Metropolitan Police Commissioner Cressida Dick told a committee hearing at London's City Hall that forces in the UK are "big users of a lot of the instruments and we are big contributors to Europol", and that they use European Arrest Warrants "a huge amount".

Security has become a key negotiating point between the UK government and Europe Union leaders, with Theresa May warning them last week that unless there is flexibility over the approach to Brexit their citizens could be less safe.

The prime minister used a summit in Brussels to put pressure on leaders to change the course of the negotiations or risk jeopardising co-operation which has helped tackle terrorism in the bloc.

Today, appearing at a Mayor's Office for Police and Crime committee hearing, Ms Dick stressed that political negotiations were "nothing to do with" police officers.

But questioned about the effects of Brexit, she warned: "It is likely that if we are unable to access the same things in the same way that we do now that it will be, to coin a phrase, clunkier, clumsier and more expensive. Any replacement system.

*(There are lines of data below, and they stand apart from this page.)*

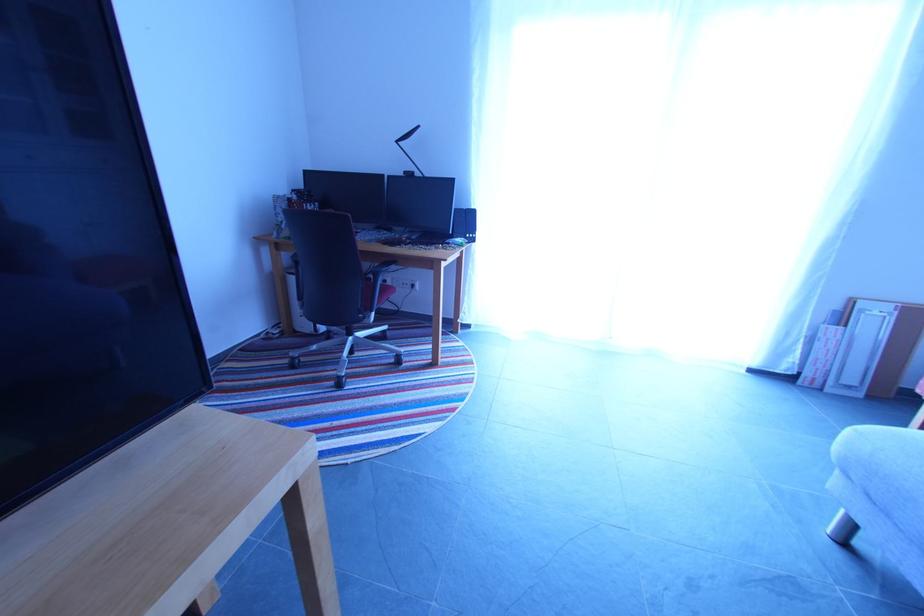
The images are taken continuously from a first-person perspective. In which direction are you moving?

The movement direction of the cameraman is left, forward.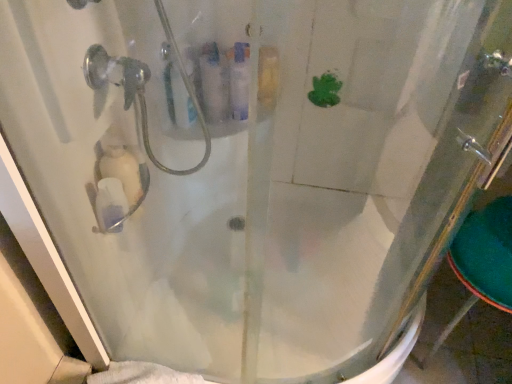
Describe the element at coordinates (482, 262) in the screenshot. I see `green fabric chair at lower right` at that location.

Identify the location of green fabric chair at lower right. This screenshot has width=512, height=384. (482, 262).

Identify the location of green fabric chair at lower right. Image resolution: width=512 pixels, height=384 pixels. pyautogui.click(x=482, y=262).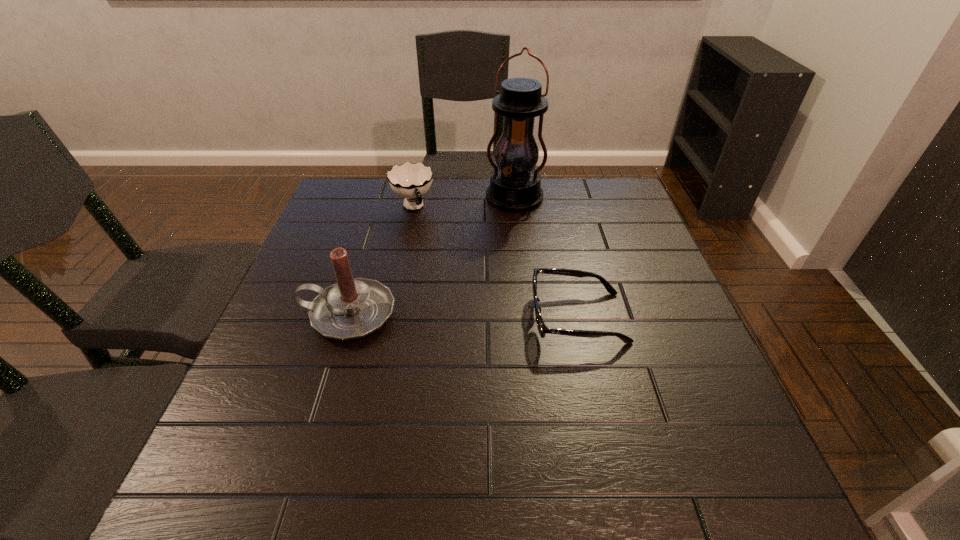
You are a GUI agent. You are given a task and a screenshot of the screen. Output one action in this format:
    pyautogui.click(x=<x>, y=<y>)
    Task: Click on the vacant region at the right edge of the desktop
    The width and height of the screenshot is (960, 540).
    Given the screenshot: What is the action you would take?
    pyautogui.click(x=675, y=313)

The height and width of the screenshot is (540, 960). In the image, there is a desktop. In order to click on free space at the far left corner in this screenshot , I will do `click(357, 205)`.

In the image, there is a desktop. Find the location of `vacant space at the near left corner`. vacant space at the near left corner is located at coordinates (222, 446).

Locate an element on the screen. This screenshot has height=540, width=960. free space at the far right corner is located at coordinates (622, 208).

The height and width of the screenshot is (540, 960). Identify the location of vacant area that lies between the tallest object and the shortest object. (546, 258).

The height and width of the screenshot is (540, 960). I want to click on free spot between the lantern and the cup, so click(464, 203).

Locate an element on the screen. The width and height of the screenshot is (960, 540). free space between the lantern and the spectacles is located at coordinates (546, 258).

Locate an element on the screen. The width and height of the screenshot is (960, 540). unoccupied position between the cup and the second tallest object is located at coordinates (381, 261).

Identify the location of free space that is in between the cup and the tallest object. (464, 203).

Image resolution: width=960 pixels, height=540 pixels. Find the location of `vacant space that's between the spectacles and the cup`. vacant space that's between the spectacles and the cup is located at coordinates (495, 263).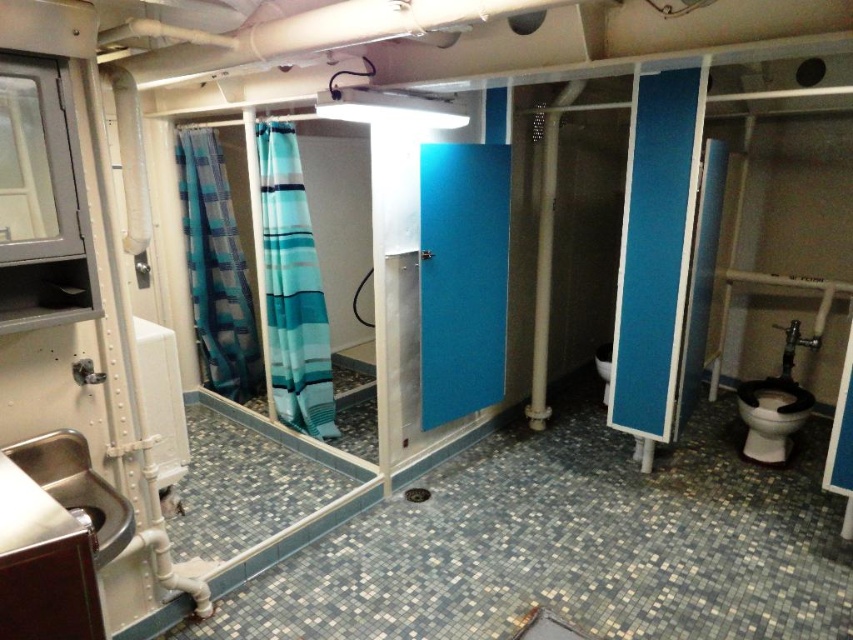
You are standing in the bathroom and want to reach both points. Which point, point (474,163) or point (213,211), is closer to you?

Point (474,163) is closer to the viewer than point (213,211).

You are a guest in this bathroom and need to locate both the blue striped fabric at left and the black glossy toilet bowl at lower right. From your current position facing the bathroom entrance, which object is closer to the left wall?

The blue striped fabric at left is closer to the left wall since it is positioned to the left of the black glossy toilet bowl at lower right.

You are a guest in this bathroom and need to enter the shower area. The blue striped fabric at left is the shower curtain. Is the blue matte door at center blocking your path to the shower curtain?

The blue matte door at center is in front of the blue striped fabric at left, so yes, the blue matte door at center is blocking the path to the shower curtain.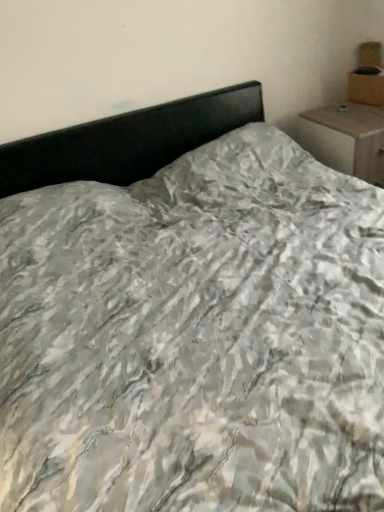
From the picture: Measure the distance between wooden nightstand at upper right and camera.

wooden nightstand at upper right is 6.69 feet away from camera.

You are a GUI agent. You are given a task and a screenshot of the screen. Output one action in this format:
    pyautogui.click(x=<x>, y=<y>)
    Task: Click on the wooden nightstand at upper right
    
    Given the screenshot: What is the action you would take?
    pyautogui.click(x=348, y=138)

The height and width of the screenshot is (512, 384). What do you see at coordinates (348, 138) in the screenshot? I see `wooden nightstand at upper right` at bounding box center [348, 138].

What is the approximate width of cardboard box at upper right?

It is 8.21 inches.

Identify the location of cardboard box at upper right. (366, 86).

Describe the element at coordinates (366, 86) in the screenshot. I see `cardboard box at upper right` at that location.

Where is `wooden nightstand at upper right`? Image resolution: width=384 pixels, height=512 pixels. wooden nightstand at upper right is located at coordinates (348, 138).

Considering the relative positions of cardboard box at upper right and wooden nightstand at upper right in the image provided, is cardboard box at upper right to the left or to the right of wooden nightstand at upper right?

Based on their positions, cardboard box at upper right is located to the right of wooden nightstand at upper right.

Between cardboard box at upper right and wooden nightstand at upper right, which one is positioned in front?

wooden nightstand at upper right is in front.

Is point (370, 70) farther from viewer compared to point (376, 176)?

Yes, point (370, 70) is behind point (376, 176).

From the image's perspective, relative to wooden nightstand at upper right, is cardboard box at upper right above or below?

From the image's perspective, cardboard box at upper right appears above wooden nightstand at upper right.

From a real-world perspective, is cardboard box at upper right positioned above or below wooden nightstand at upper right?

Clearly, from a real-world perspective, cardboard box at upper right is above wooden nightstand at upper right.

Which object is wider, cardboard box at upper right or wooden nightstand at upper right?

wooden nightstand at upper right.

Who is taller, cardboard box at upper right or wooden nightstand at upper right?

wooden nightstand at upper right is taller.

Does cardboard box at upper right have a larger size compared to wooden nightstand at upper right?

Incorrect, cardboard box at upper right is not larger than wooden nightstand at upper right.

Would you say cardboard box at upper right is outside wooden nightstand at upper right?

That's correct, cardboard box at upper right is outside of wooden nightstand at upper right.

Is cardboard box at upper right not near wooden nightstand at upper right?

No, there isn't a large distance between cardboard box at upper right and wooden nightstand at upper right.

Is cardboard box at upper right facing away from wooden nightstand at upper right?

No, cardboard box at upper right is not facing away from wooden nightstand at upper right.

How far apart are cardboard box at upper right and wooden nightstand at upper right?

The distance of cardboard box at upper right from wooden nightstand at upper right is 27.41 centimeters.

Find the location of a particular element. The height and width of the screenshot is (512, 384). nightstand that is on the left side of cardboard box at upper right is located at coordinates (348, 138).

Considering the relative positions of wooden nightstand at upper right and cardboard box at upper right in the image provided, is wooden nightstand at upper right to the left or to the right of cardboard box at upper right?

wooden nightstand at upper right is positioned on cardboard box at upper right's left side.

Based on the photo, is wooden nightstand at upper right further to camera compared to cardboard box at upper right?

No, wooden nightstand at upper right is in front of cardboard box at upper right.

Does point (373, 167) come in front of point (381, 82)?

That is True.

From the image's perspective, who appears lower, wooden nightstand at upper right or cardboard box at upper right?

wooden nightstand at upper right.

From a real-world perspective, between wooden nightstand at upper right and cardboard box at upper right, who is vertically higher?

cardboard box at upper right is physically above.

Which of these two, wooden nightstand at upper right or cardboard box at upper right, is thinner?

cardboard box at upper right.

Who is taller, wooden nightstand at upper right or cardboard box at upper right?

With more height is wooden nightstand at upper right.

Between wooden nightstand at upper right and cardboard box at upper right, which one has smaller size?

cardboard box at upper right is smaller.

Would you say wooden nightstand at upper right contains cardboard box at upper right?

Definitely not — cardboard box at upper right is not inside wooden nightstand at upper right.

Is wooden nightstand at upper right next to cardboard box at upper right and touching it?

They are not placed beside each other.

Could you tell me if wooden nightstand at upper right is facing cardboard box at upper right?

No.

You are a GUI agent. You are given a task and a screenshot of the screen. Output one action in this format:
    pyautogui.click(x=<x>, y=<y>)
    Task: Click on the nightstand below the cardboard box at upper right (from a real-world perspective)
    
    Given the screenshot: What is the action you would take?
    pyautogui.click(x=348, y=138)

This screenshot has width=384, height=512. Identify the location of cardboard box lying on the right of wooden nightstand at upper right. (366, 86).

The width and height of the screenshot is (384, 512). What are the coordinates of `nightstand below the cardboard box at upper right (from a real-world perspective)` in the screenshot? It's located at (348, 138).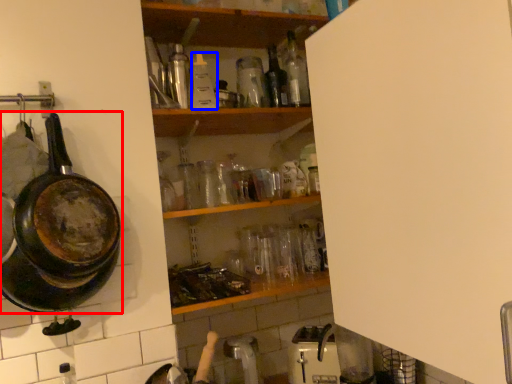
Question: Which object is closer to the camera taking this photo, frying pan (highlighted by a red box) or bottle (highlighted by a blue box)?

Choices:
 (A) frying pan
 (B) bottle

Answer: (A)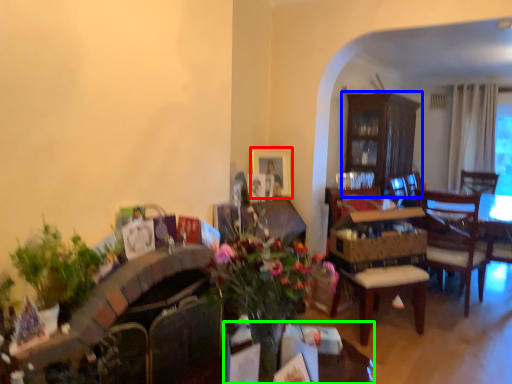
Question: Considering the real-world distances, which object is closest to picture frame (highlighted by a red box)? cabinetry (highlighted by a blue box) or table (highlighted by a green box).

Choices:
 (A) cabinetry
 (B) table

Answer: (B)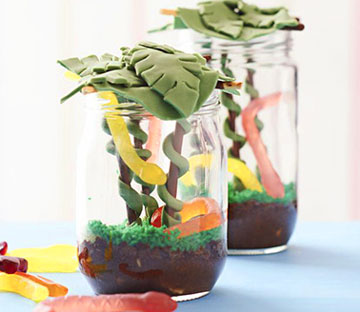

"It's important for us, we believe, in keeping London safe, to be able to have these accesses."

The European Union's chief negotiator Michel Barnier has said that the UK will not be able to use European arrest warrants after Brexit, because of its refusal to accept free movement of people, the jurisdiction of the European Court of Justice or the application of the charter of fundamental rights.

Mrs May has urged EU leaders to allow UK involvement in systems such as networks to share DNA profiles and to issue "real time" alerts for wanted criminals, warning that the fight against terrorism would otherwise be undermined.